Demnach versorgten amerikanische und britische Geheimdienste den August über ihre ukrainischen Partner mit immer detaillierteren Informationen über Positionen, Stärke und Schwachstellen der russischen Streitkräfte.

Schnell wurde dabei deutlich, dass die Reihen der russischen Truppen im Nordosten besonders stark ausgedünnt waren, was wohl auch daran lag, dass Kiew wiederholt öffentlichkeitswirksam kommunizierte, dass man im Süden angreifen werde. Erinnert sei dabei an die Reaktion deutscher Militärexperten wie Ex-General Roland Kather, der bereits früh Zweifel am Zustandekommen einer Offensive hegte.

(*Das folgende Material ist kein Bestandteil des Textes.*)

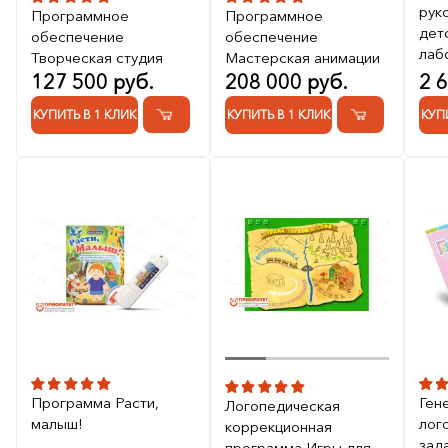
рук
Программное
Программное
дет
обеспечение
обеспечение
лаб
Творческая студия
Мастерская анимации
127 500 руб.
208 000 руб.
2 
КУПИТЬ В 1 КЛИК
КУПИТЬ В 1 КЛИК
КУП
Программа Расти,
Ген
Логопедическая
малыш!
лог
коррекционная
зад
программа Игры для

Ukrainische Großangriff am 6. September

Tatsächlich zog Russland Truppen im Süden zusammen. was bedeutete, dass es Moskau im Falle eines Angriffs schwerfallen würde, schnell genug Soldaten und Kriegsgerät zurück in den Raum Charkiw im Nordosten zu schaffen. Bereits Ende August begann das ukrainische Militär auch mit dem Beschuss russischer Stellungen im Süden, was für Moskau einer Bestätigung gleichkommen musste, dass da der Hauptstoß geführt werde.

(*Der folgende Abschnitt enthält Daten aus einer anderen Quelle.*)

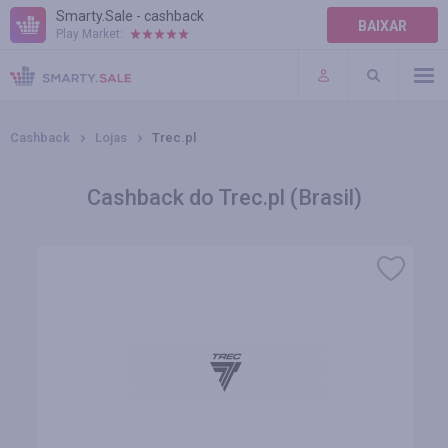
Smarty.Sale - cashback
BAIXAR
Play Market:
AJUDA
TERMOS DE USO
Cashback
Lojas
Trec.pl
Cashback do Trec.pl (Brasil)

Laut „Spiegel“ war das für britische, amerikanische und ukrainische Strategen die Bestätigung dafür, dass der Plan funktionieren könnte. Obwohl in russischen Telegram-Gruppen seit Monaten vor einem ukrainischen Truppenaufmarsch bei Charkiw gewarnt wurde, kam der große Schlag vom 6. September, einem Dienstag, für die Russen überraschend.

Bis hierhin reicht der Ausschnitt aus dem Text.